Apakah keputusan vaksin berbayar datang dari langit? Atau dari got depan istana? Istana mainan anak-anak? Jokowi hanya mengatakan dalam situasi seperti ini, menterinya harus memiliki sense of crisis. Vaksin berbayar adalah bukti menteri dan atasannya tidak punya sense of crisis. Kecuali dari sudut pandang pedagang. Ada situasi kritis butuh vaksin, ayo jualan!

Blunder yang lain, penanganan pandemi yang hanya berkonsentrasi pada mereka yang terpapar. Tentu saja yang terpapar adalah prioritas. Tapi mana ada gerakan membangun kesadaran untuk menumbuhkan imunitas masyarakat? Tak ada. Sementara Pemda-pemda (di mana ada gubernur, bupati walikota), bagaimana kinerja mereka? Nunggu perintah pusat? Terus selama menunggu ngapain?

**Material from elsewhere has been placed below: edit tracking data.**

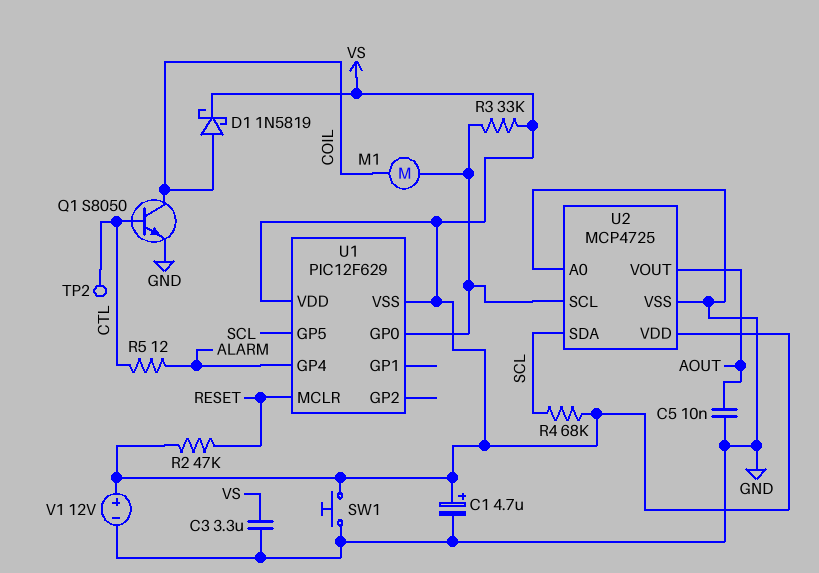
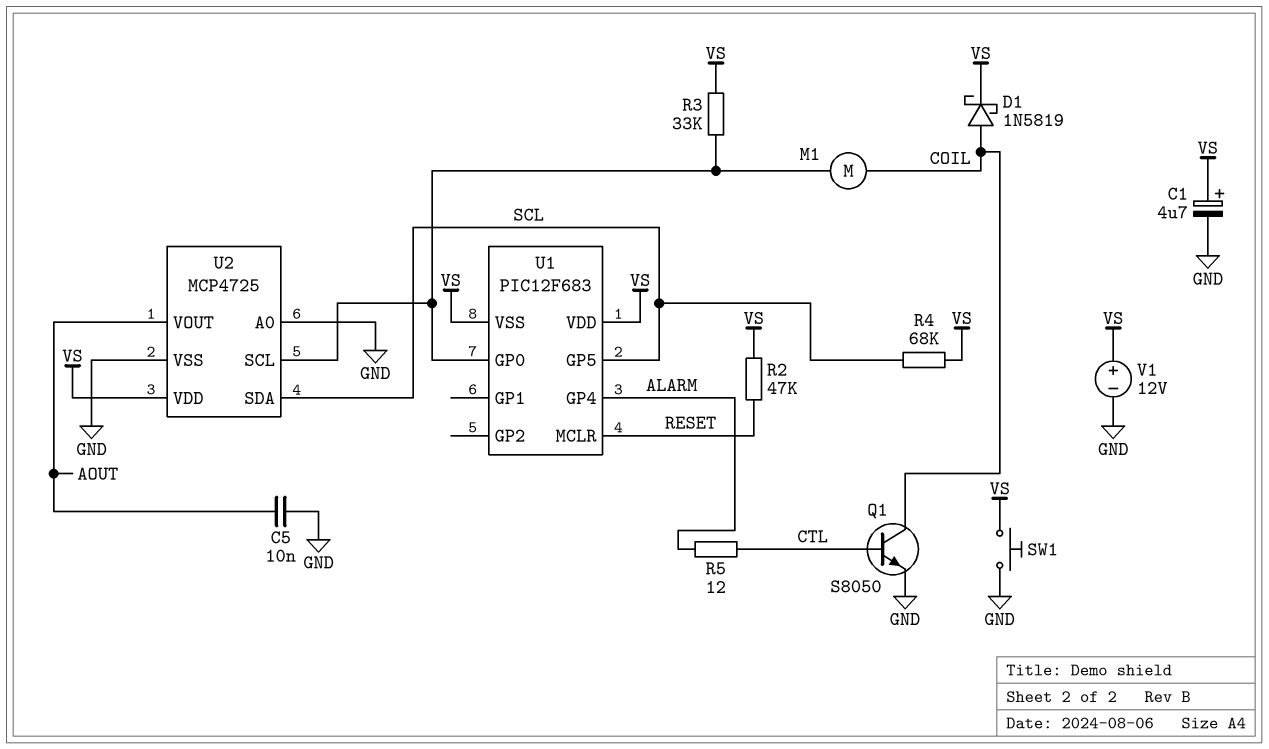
C3: 3.3uF (GND, VS) -> none
TP2: test point (CTL) -> none
U1: PIC12F629 -> PIC12F683

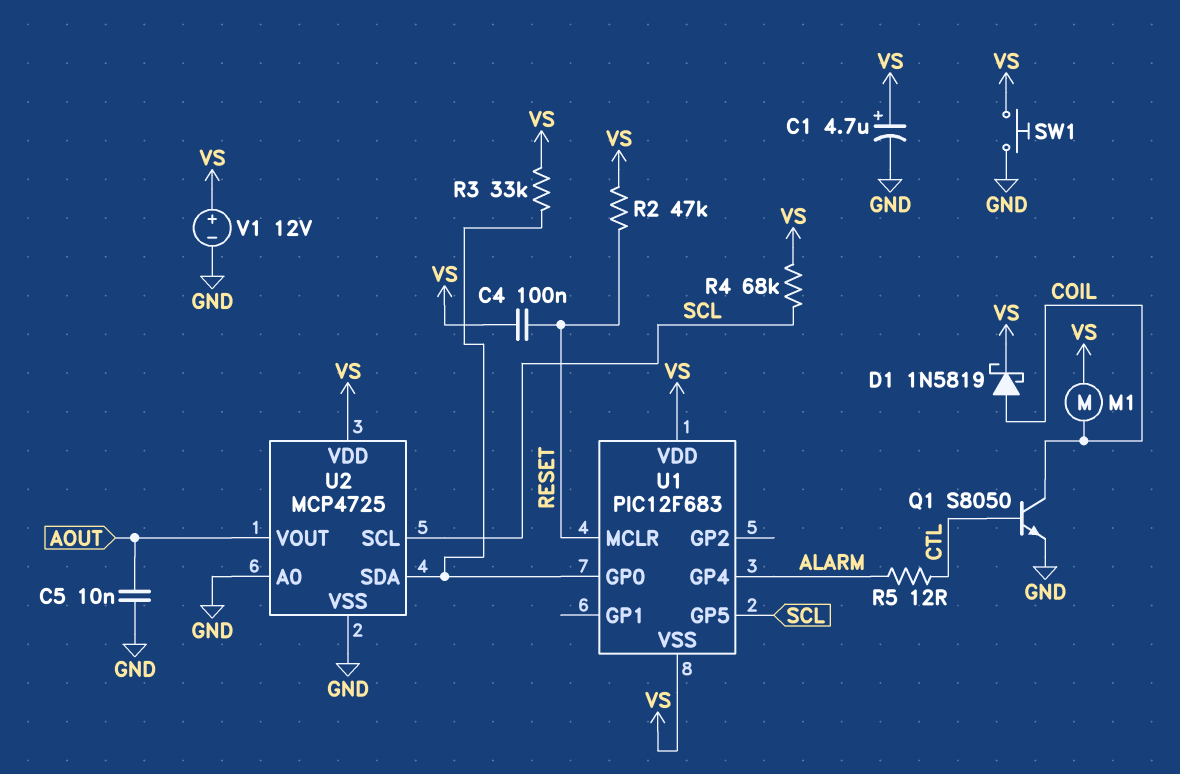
C4: none -> 100nF (RESET, VS)
M1: motor (COIL, U1/GP0) -> motor (COIL, VS)
U2 pin SCL: U1/GP0 -> SCL
U2 pin SDA: SCL -> U1/GP0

Serapan anggaran rendah dalam situasi krisis. Ada 19 (dari 34) Provinsi berkinerja buruk dalam penilaian Mendagri soal serapan anggaran. Itu bukan jumlah kecil. Pada ke mana dan ngapain? Ngamuk kalau dituding nggak kerja. Karena memang tidak bisa. Yang bisa tentunya tidak akan tersungging dan baper. Karena bekerja.

Konsep pengatasan pandemi, memposisikan rakyat menjadi objek, bukan subjek. Baru setelah situasi memburuk, Pemerintah membujuk masyarakat berpartisipasi. Terlambat. Karena di sisi lain, Pemerintah memakai berbagai istilah penanganan pandemi tak sebagaimana UU 6/2018 yang mereka tetapkan. Untuk apa? Untuk menghindari konsekuensi hukum jika hal itu diterapkan?

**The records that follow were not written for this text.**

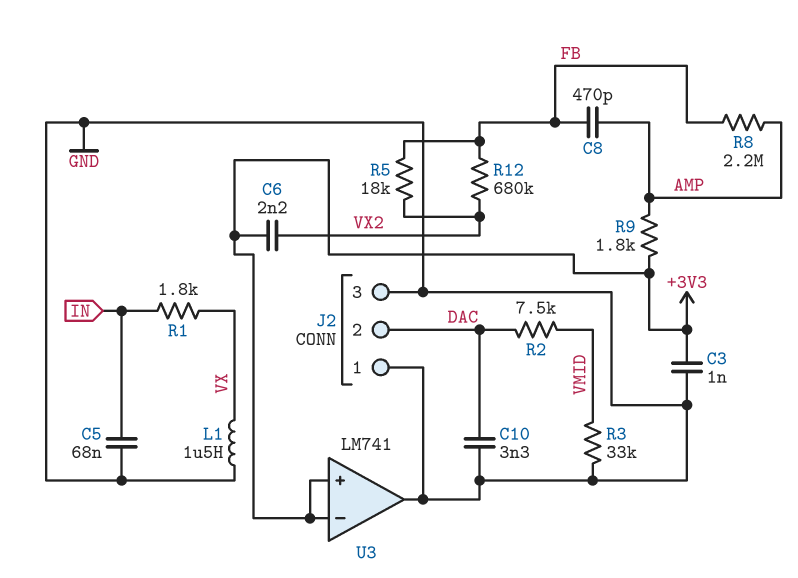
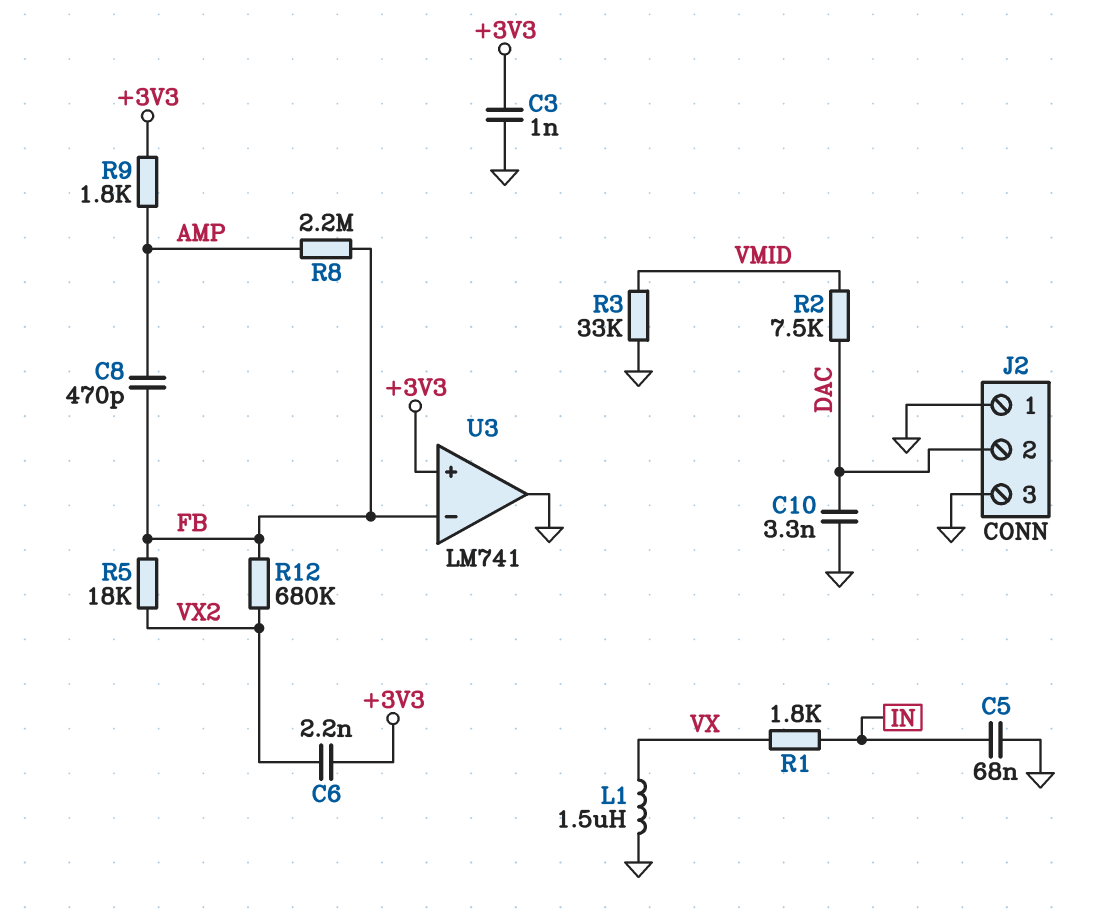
U3 pin in-: +3V3 -> FB

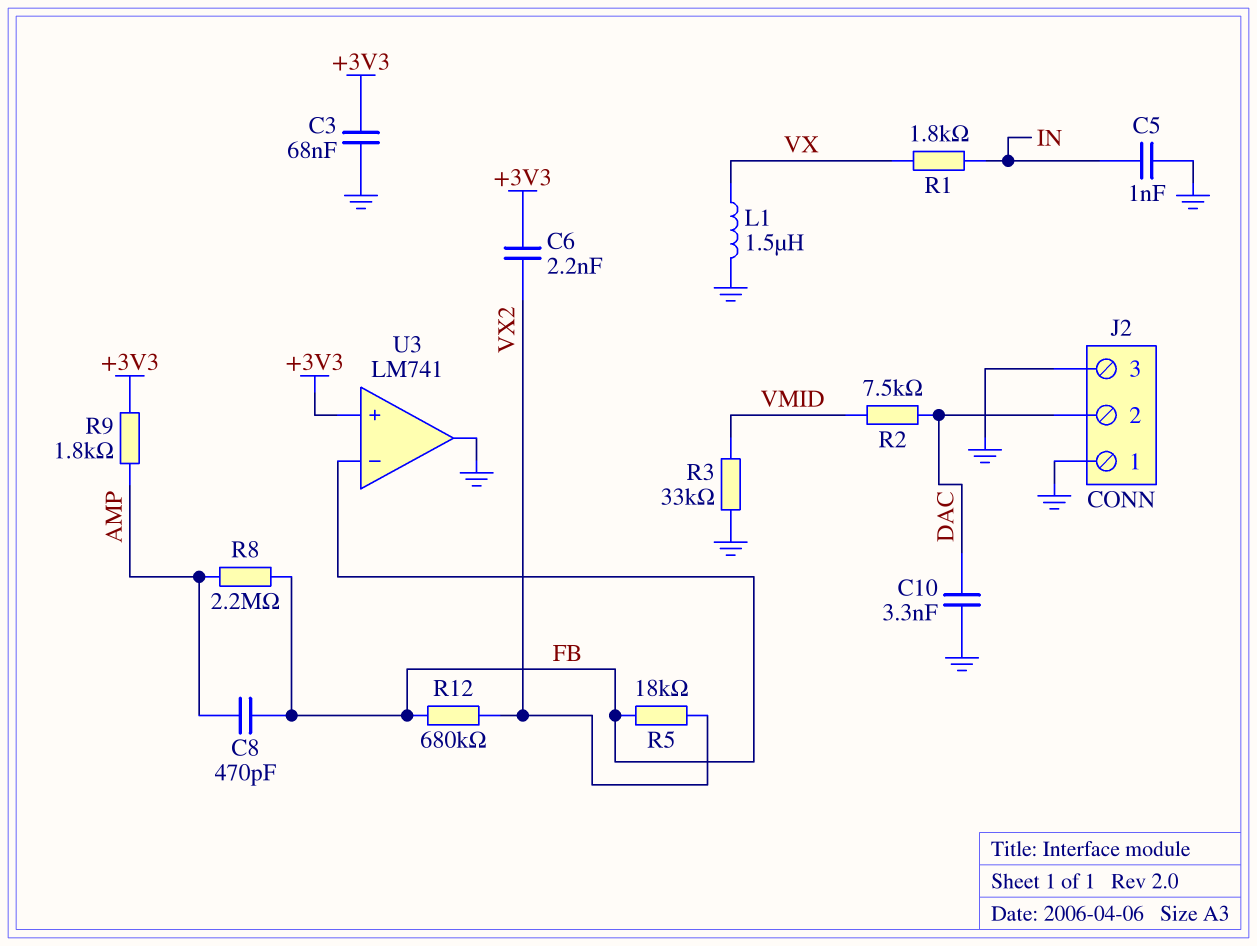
C3: 1nF (+3V3, GND) -> 68nF (+3V3, GND)
C5: 68nF (GND, IN) -> 1nF (GND, IN)

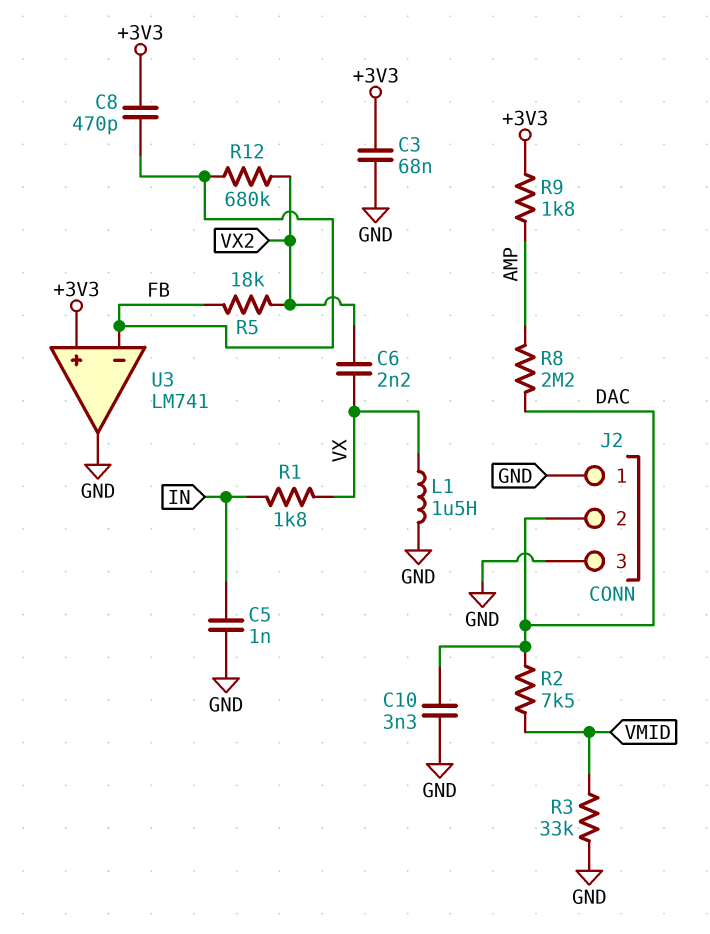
C6: 2.2nF (+3V3, VX2) -> 2.2nF (VX, VX2)
C8: 470pF (AMP, FB) -> 470pF (+3V3, FB)
R8: 2.2M (AMP, FB) -> 2.2M (AMP, DAC)

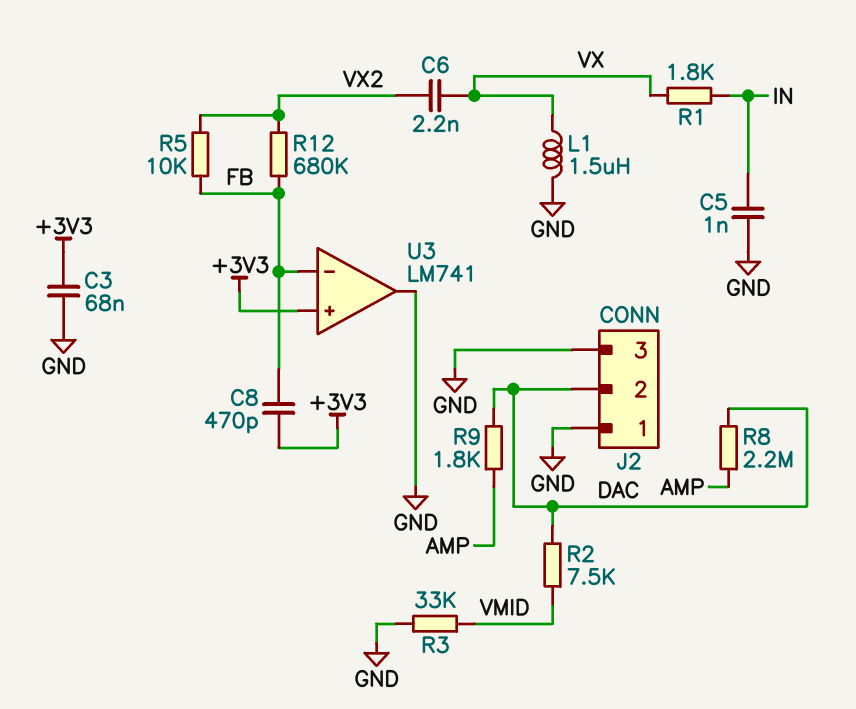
C10: 3.3nF (DAC, GND) -> none
R5: 18k (FB, VX2) -> 10k (FB, VX2)
R9: 1.8k (+3V3, AMP) -> 1.8k (AMP, DAC)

Kekacauan di bawah, dalam pelaksanaan PPKM, semua menunjuk bagaimana keputusan sejak awalnya. Untuk menghindari beban anggaran pakai istilah macem-macem. Untuk mengatasi reaksi masyarakat, pakai pasal hukum yang mengancam dengan denda dan penjara. Lihat efeknya, bagaimana soal kegawatan pandemi tapi memperlakukan masyarakat kayak penjahat.

Pernyataan terbaru Jokowi, saat ini semua wajib pakai masker. Untuk apa? Sementara Jokowi sendiri tiap hari minum empon-empon. Kok nggak ngajari rakyat bikin empon-empon? Di luar itu, muncul berbagai gossip. Dari sejak digantinya dr. Terawan sebagai kemenangan IDI, agenda politik kadrun, pertarungan vaksin Nusantara dengan BPOM, di luar teori konspirasi yang simpang-siur.

Dalam situasi ini, para ahli virus (saya tak mempedulikan apakah itu epidemolog, virolog, atau bahkan virtuolog) berdebat terbuka, dan tidak pada tempatnya. Semakin membuktikan bagaimana gotong-royong bukanlah sifat dasar manusia Indonesia, seperti diyakini Bung Karno.

Apalagi, mengutip Bung Karno pula, dulu musuhnya adalah penjajah. Kini, musuhnya berbentuk virus. Tapi apa itu virus? Sudah setahun lebih, perdebatan dibebaskan di ruang terbuka, bukan sebagai debat akademik tetapi debat politis sifatnya. Apalagi media juga berkepentingan untuk hajat hidupnya. Tanpa memperhitungkan kemampuan literasi masyarakat di jaman medsos ini.

Sense of crisis kita tidak terbangun, karena memang tidak dibangun. Ini situasi tak mudah tentu. Disitu para penumpang gelap melakukan sabotase. Main kesempatan, yang mereka tak memikirkan akibat-akibatnya. Cuma saya juga menyayangkan, Jokowi ini kayak model anak gaul. Lebih percaya medsos. Kini para menterinya ngantri nunggu dipodcast Dedi Corbuzier, setelah Najwa Shihab kayaknya nggak disukai lagi. Kapan presiden podcast, kabarin ya?

Jika persoalannya adalah literasi masyarakat, negara tak punya official media. Satu-satunya media yang bisa menjadi sumber referensi formal. Justeru ketika medsos menjadi media arus-utama, negara mestinya tetap berpegang teguh pada protokol media. Sedih melihat TVRI cuman nayangin album lagu-lagu memori. Atau RRI yang sibuk ngomongin hukum agama.

Rock ‘n Roll, Mr. President! Ini memang bukan situasi mudah. Karena itu anda dipilih semesta menjadi Presiden. Tak terbayang jika yang jadi presiden saya. Mungkin saya akan lebih sibuk membangun kekayaan pribadi dan kelompok. Bikin partai pula tentunya.

Karena saya bukan presiden, saya bersama Presiden. Mainkan lagi kocokan gitarmu, kali ini tagihan yang terakhir. Tidak akan ada kompromi lagi. Sementara melihat beberapa baliho di jalanan, miris melihat foto-foto yang dipajang untuk 2024. Wajah-wajah culun yang rakyat ngerti banget ukuran serta bau celdam mereka. Let’s go rock, Mr. President!